**REQUIRED WORK**.
All lines in the data below carrying the string "strokes" are to be located and copied.

DATA RECORDS: Begin

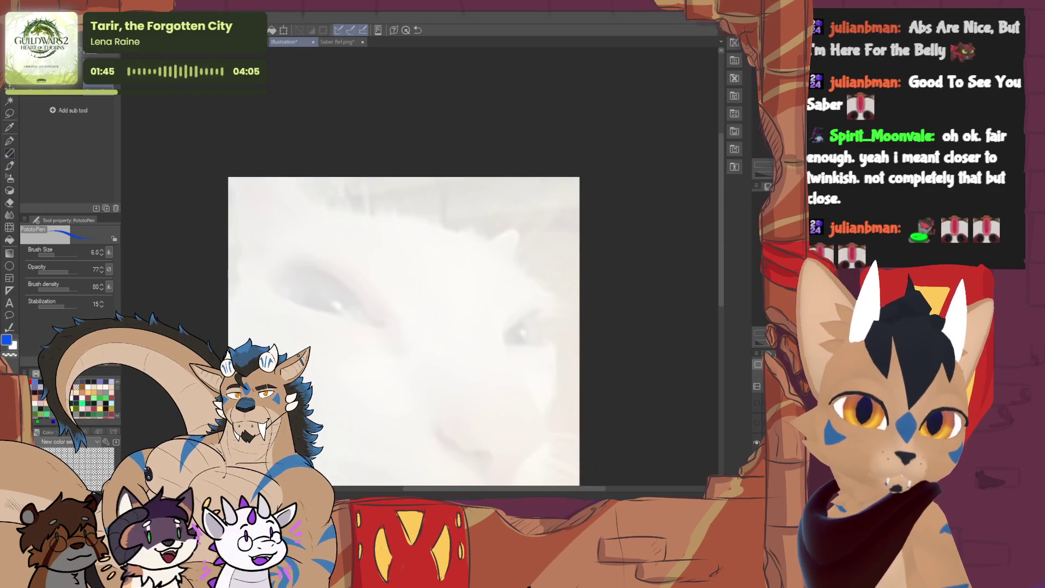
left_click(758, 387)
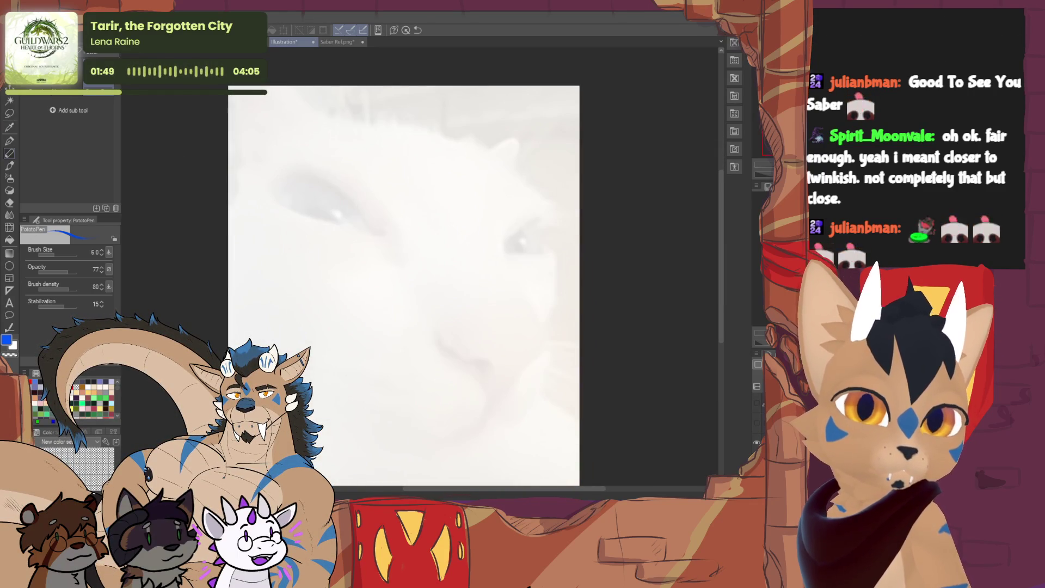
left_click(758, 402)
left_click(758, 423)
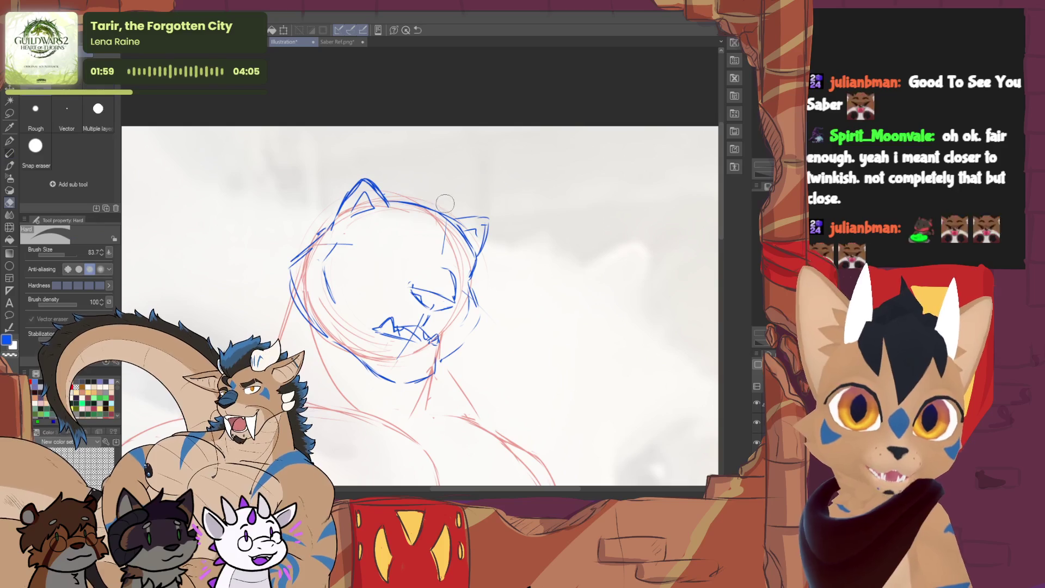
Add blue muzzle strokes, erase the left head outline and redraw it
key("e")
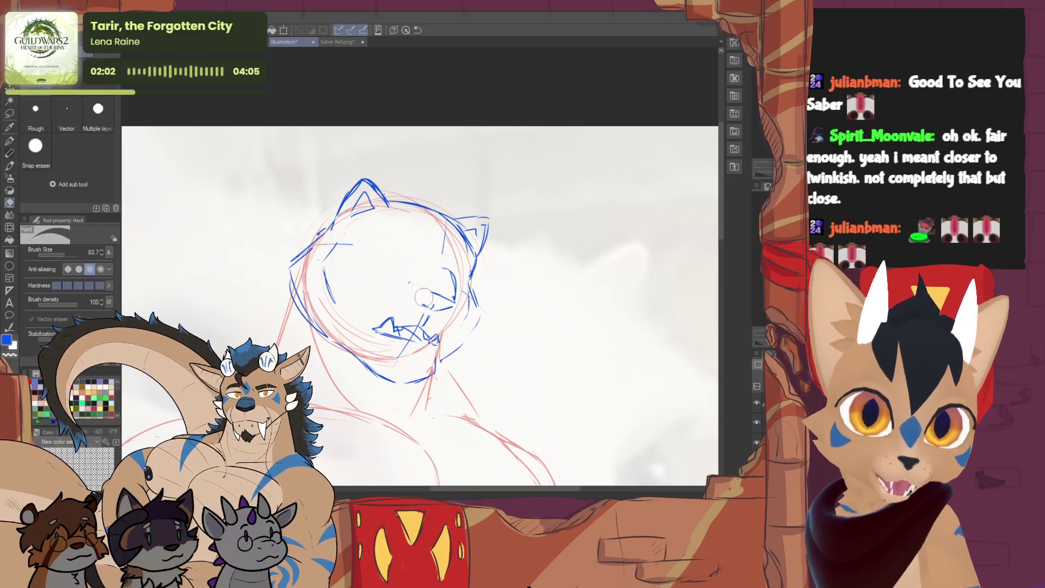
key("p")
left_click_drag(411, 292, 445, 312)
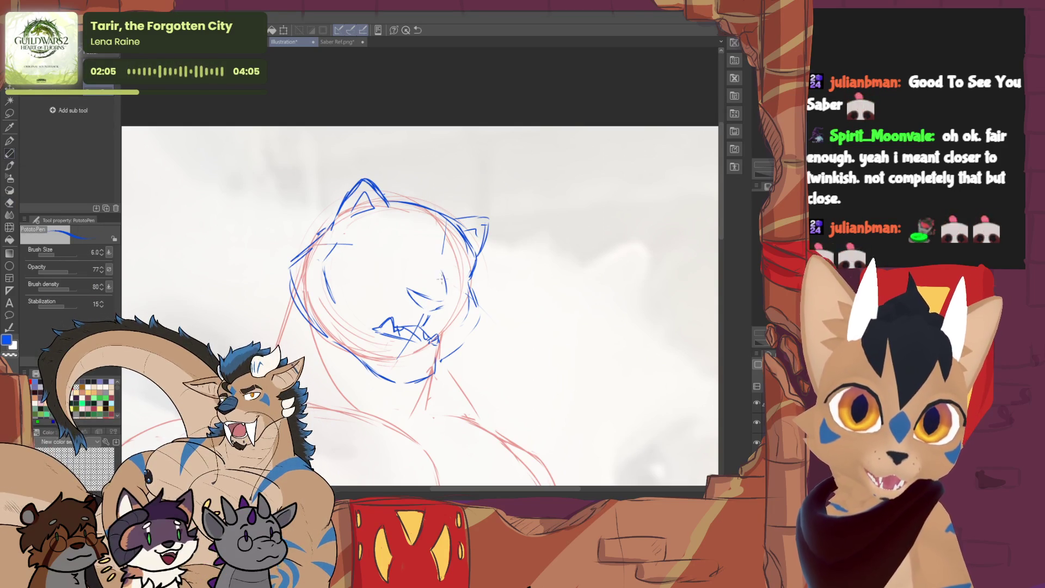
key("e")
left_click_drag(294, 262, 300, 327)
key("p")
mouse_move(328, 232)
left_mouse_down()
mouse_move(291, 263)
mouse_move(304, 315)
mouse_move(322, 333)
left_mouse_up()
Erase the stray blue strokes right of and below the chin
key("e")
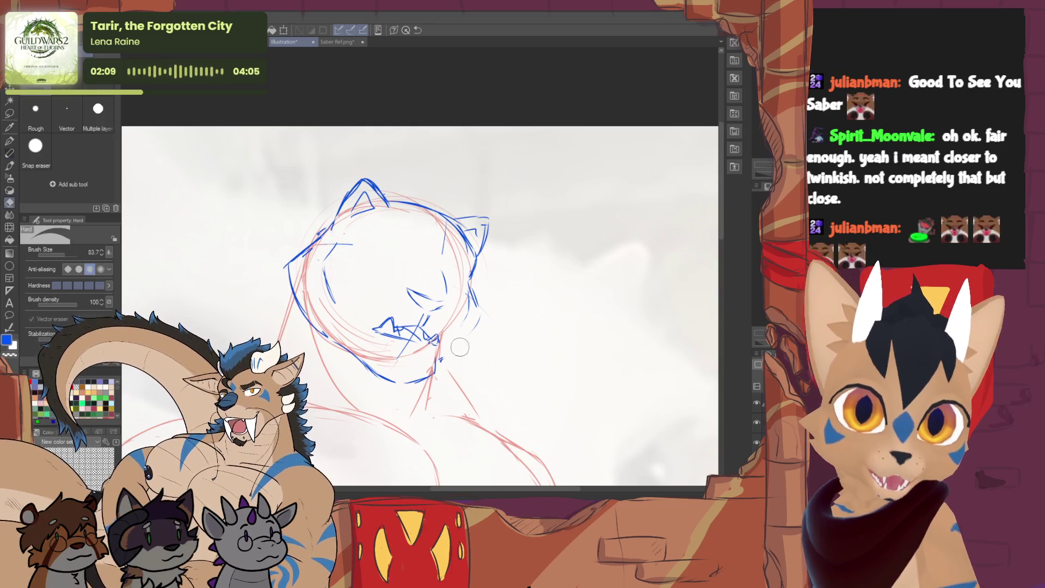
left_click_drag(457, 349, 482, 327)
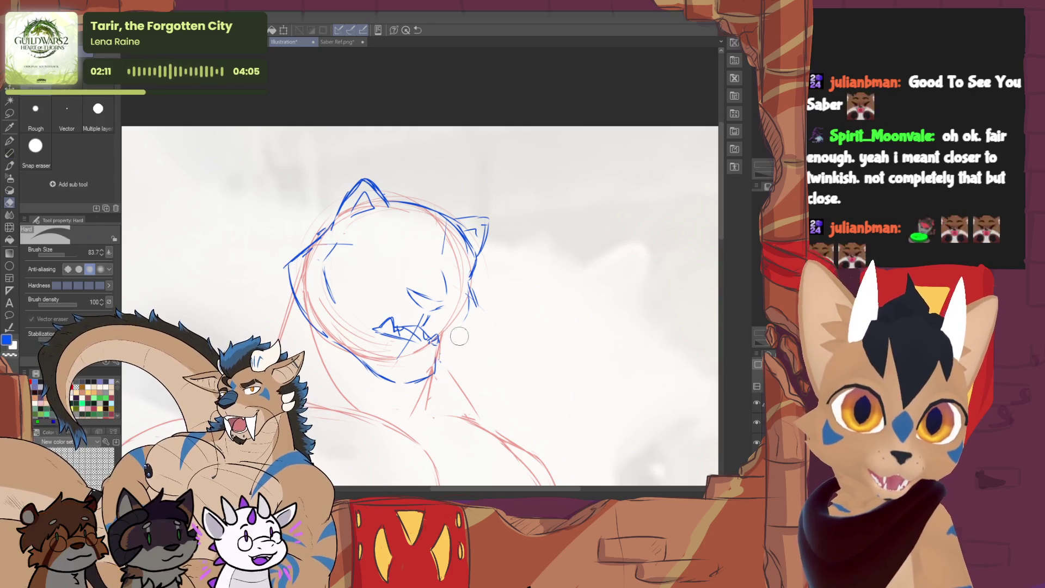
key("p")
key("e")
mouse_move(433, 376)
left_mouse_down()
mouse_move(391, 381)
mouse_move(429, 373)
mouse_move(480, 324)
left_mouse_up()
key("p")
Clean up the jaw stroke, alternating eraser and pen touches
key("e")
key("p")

DATA RECORDS: End

**ANSWER TO THE PROBLEM**.
Add blue muzzle strokes, erase the left head outline and redraw it
Erase the stray blue strokes right of and below the chin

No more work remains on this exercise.